Cherry was so taken by the sound of the Hood wood flute that he borrowed it from the
college and took it with him to Europe in the summer of 1970. Appleton has correspondences
in which Cherry is apologizing for taking liberty with the loan:

Dear Carol:

We have finally arrived and all are well. Yes, I do have the Taos flute. I borrowed it
to use in radio shows in Europe.

I plan to return it in the fall for I am to return to the USA in September.

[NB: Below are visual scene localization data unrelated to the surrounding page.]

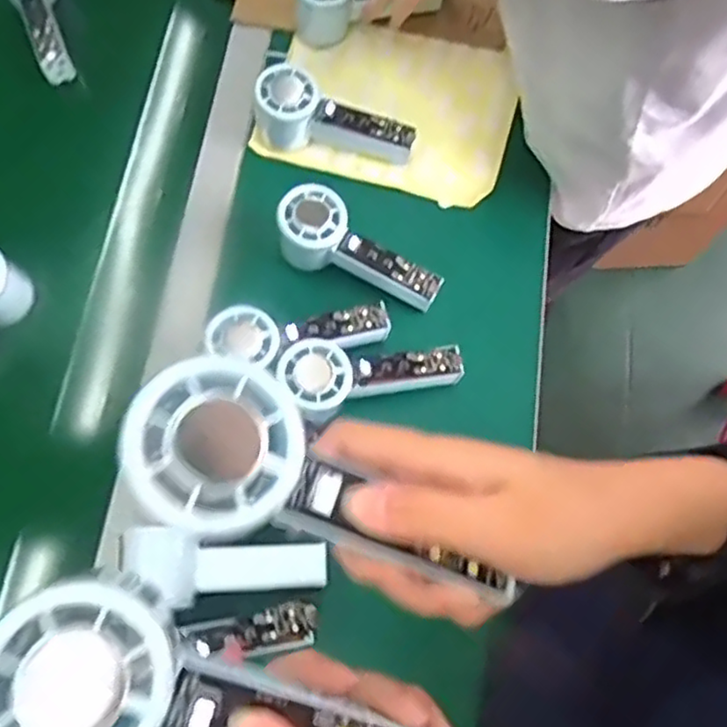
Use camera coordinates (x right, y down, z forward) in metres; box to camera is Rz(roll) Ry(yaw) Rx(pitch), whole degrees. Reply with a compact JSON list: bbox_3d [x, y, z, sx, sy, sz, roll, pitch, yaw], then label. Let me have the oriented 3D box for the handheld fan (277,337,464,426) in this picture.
[{"bbox_3d":[0.006,0.012,0.537,0.141,0.031,0.061,-4,71,-18],"label":"handheld fan"}]

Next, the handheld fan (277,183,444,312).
[{"bbox_3d":[-0.005,-0.091,0.569,0.141,0.049,0.051,31,73,9],"label":"handheld fan"}]

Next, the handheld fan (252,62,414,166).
[{"bbox_3d":[-0.025,-0.220,0.619,0.143,0.062,0.055,9,71,2],"label":"handheld fan"}]

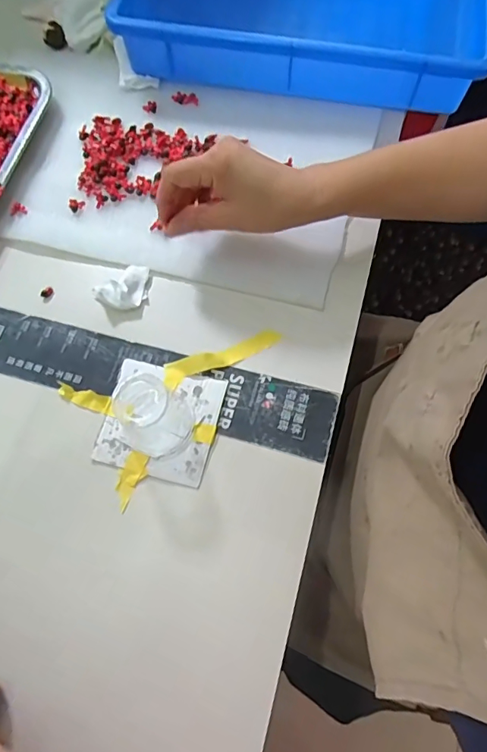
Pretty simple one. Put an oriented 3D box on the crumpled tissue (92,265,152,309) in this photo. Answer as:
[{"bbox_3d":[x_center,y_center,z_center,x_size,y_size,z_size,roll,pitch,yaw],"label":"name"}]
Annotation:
[{"bbox_3d":[-0.104,-0.078,0.413,0.052,0.015,0.036,-37,74,-10],"label":"crumpled tissue"}]

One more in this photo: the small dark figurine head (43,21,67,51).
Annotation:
[{"bbox_3d":[-0.211,-0.380,0.515,0.023,0.013,0.024,-22,73,-8],"label":"small dark figurine head"}]

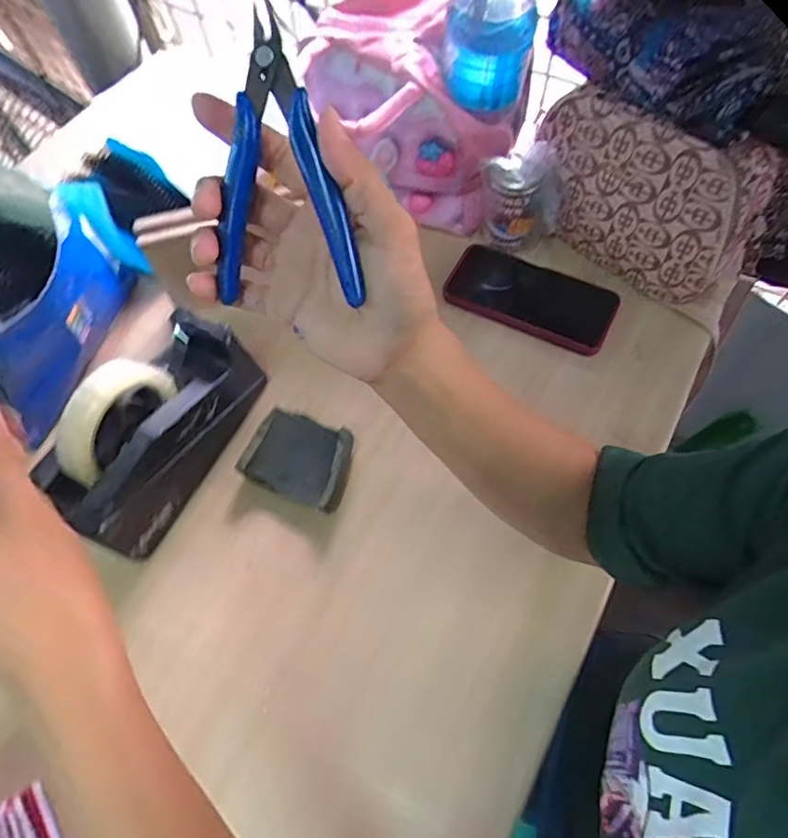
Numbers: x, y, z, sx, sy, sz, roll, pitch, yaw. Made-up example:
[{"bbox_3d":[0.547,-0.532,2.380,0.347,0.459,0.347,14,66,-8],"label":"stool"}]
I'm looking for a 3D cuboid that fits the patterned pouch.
[{"bbox_3d":[0.230,-0.210,0.518,0.193,0.142,0.048,37,59,21],"label":"patterned pouch"}]

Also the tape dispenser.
[{"bbox_3d":[-0.195,0.006,0.449,0.073,0.125,0.196,23,67,13],"label":"tape dispenser"}]

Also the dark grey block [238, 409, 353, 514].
[{"bbox_3d":[-0.080,0.034,0.479,0.092,0.029,0.067,22,67,12],"label":"dark grey block"}]

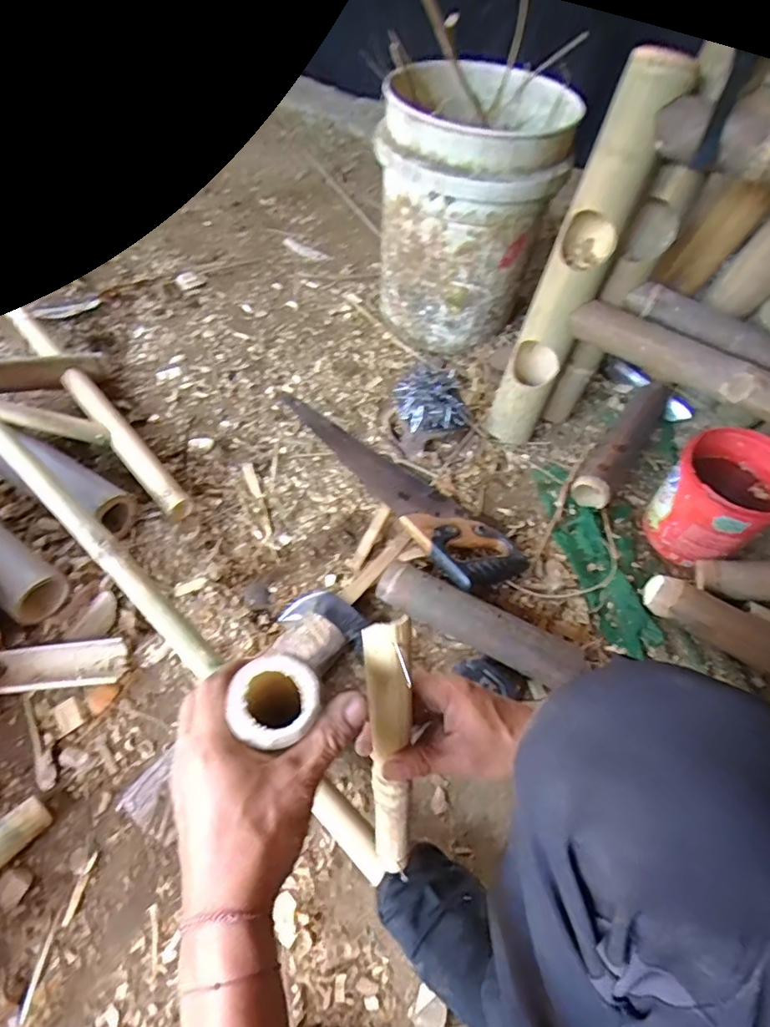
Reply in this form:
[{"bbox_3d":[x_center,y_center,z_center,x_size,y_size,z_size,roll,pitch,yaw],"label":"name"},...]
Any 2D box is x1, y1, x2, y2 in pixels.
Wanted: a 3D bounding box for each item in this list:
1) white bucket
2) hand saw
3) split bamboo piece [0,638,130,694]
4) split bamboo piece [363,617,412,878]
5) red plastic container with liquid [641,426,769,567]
[{"bbox_3d":[0.129,-0.507,0.923,0.274,0.380,0.274,2,54,-3],"label":"white bucket"},{"bbox_3d":[0.006,-0.058,0.819,0.116,0.030,0.486,-23,53,-36],"label":"hand saw"},{"bbox_3d":[-0.400,0.186,0.630,0.166,0.026,0.050,-3,56,-7],"label":"split bamboo piece"},{"bbox_3d":[0.004,0.193,0.399,0.029,0.280,0.023,-6,31,-9],"label":"split bamboo piece"},{"bbox_3d":[0.459,-0.015,0.739,0.147,0.157,0.135,2,54,-3],"label":"red plastic container with liquid"}]

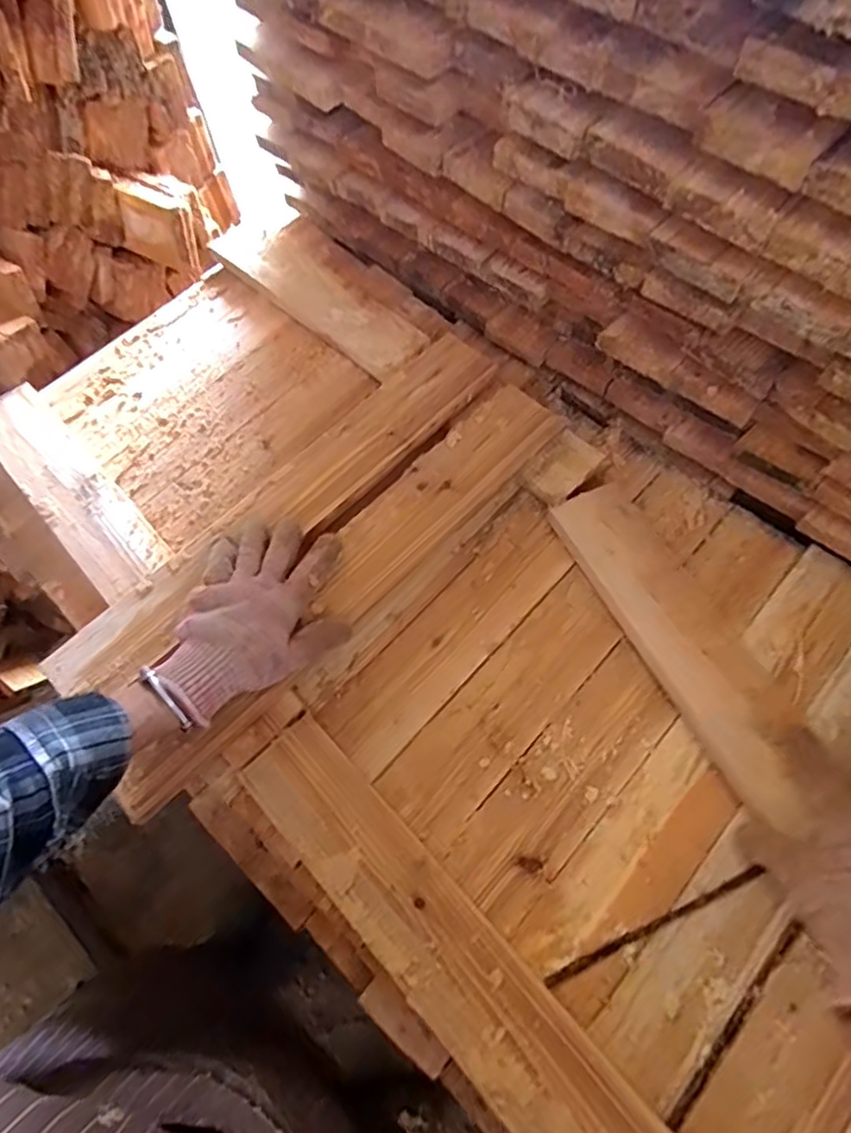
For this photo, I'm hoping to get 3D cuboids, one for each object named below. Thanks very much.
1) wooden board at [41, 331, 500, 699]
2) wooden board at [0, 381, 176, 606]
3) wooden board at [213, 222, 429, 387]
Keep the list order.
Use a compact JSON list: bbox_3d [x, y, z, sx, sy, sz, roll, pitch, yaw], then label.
[{"bbox_3d":[-0.122,-0.063,0.570,0.482,0.019,0.074,-42,70,-15],"label":"wooden board"},{"bbox_3d":[-0.356,-0.078,0.623,0.072,0.022,0.293,-41,70,-15],"label":"wooden board"},{"bbox_3d":[-0.117,-0.314,0.714,0.090,0.031,0.317,-43,70,-16],"label":"wooden board"}]

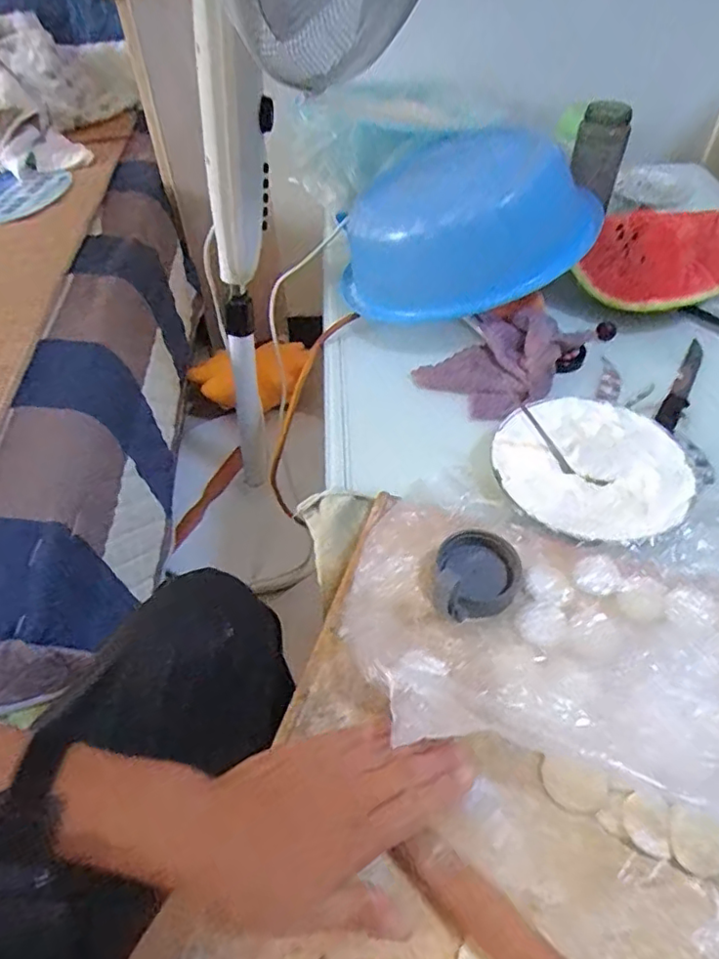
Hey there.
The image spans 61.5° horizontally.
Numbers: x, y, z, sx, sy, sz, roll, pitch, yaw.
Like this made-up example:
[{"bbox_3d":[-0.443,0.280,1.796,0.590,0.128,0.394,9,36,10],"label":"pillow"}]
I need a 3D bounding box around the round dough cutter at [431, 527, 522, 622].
[{"bbox_3d":[0.096,0.078,0.495,0.070,0.037,0.081,13,49,12],"label":"round dough cutter"}]

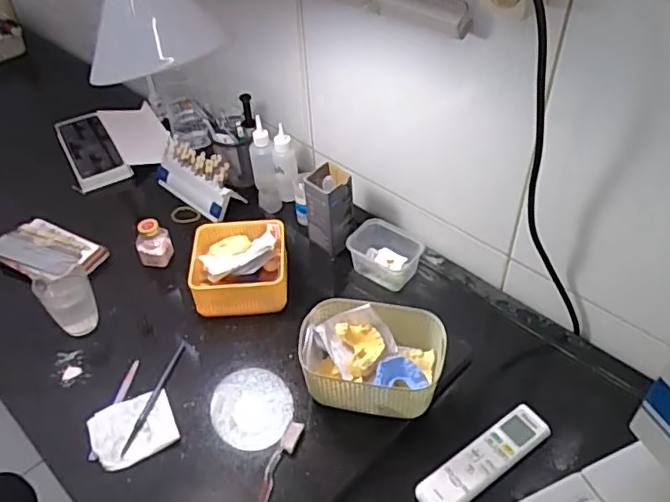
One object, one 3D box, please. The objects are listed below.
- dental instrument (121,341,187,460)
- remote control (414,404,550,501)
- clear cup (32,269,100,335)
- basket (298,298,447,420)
[{"bbox_3d":[-0.230,0.184,0.769,0.013,0.007,0.171,9,47,12],"label":"dental instrument"},{"bbox_3d":[0.174,0.245,0.702,0.180,0.016,0.046,-29,50,-23],"label":"remote control"},{"bbox_3d":[-0.366,0.078,0.838,0.067,0.092,0.070,-2,45,2],"label":"clear cup"},{"bbox_3d":[0.046,0.134,0.741,0.167,0.083,0.115,5,46,9],"label":"basket"}]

I hope that Mr. Whiting of the museum would understand How important it is that I
can play the flute and it must be heard and that the flute will be returned and taken
care of.

If necessary I will send it back immediately.

Miss you all.

Much love,

Don Cherry

June 25, 1970

In New York City, in October, 2005, there was a three-week, 20-show tribute to the music of
Don Cherry marking the 10th anniversary of Cherry’s death​. Blue Note in 2005 re-issued
re-mastered versions of ​Symphony for Improvisers (1966) and ​Where is Brooklyn (​ 1966).
Appleton is negotiating the reissue of “Human Music”, done at the Dartmouth computer
music lab for Flying Dutchman label. Although not an essential part of the Cherry’s catalog,
it is inimitable and unique and a sonic encapsulation of Cherry’s visit to Dartmouth, and the
era. The gong that Cherry struck years ago for Herzfeld, Haas and the other Dartmouth
students – and for many other musicians, fans and people – reverberates.

“Human Music” was re-issued shortly thereafter via Pat Thomas and Water Music. I also
remember suggesting to the Dartmouth Alumni Magazine that they should put out a jazz cd
insert featuring parts of “Human Music” plus the Dizzy cd recorded live at Dartmouth, plus
various other Dartmouth related tracks.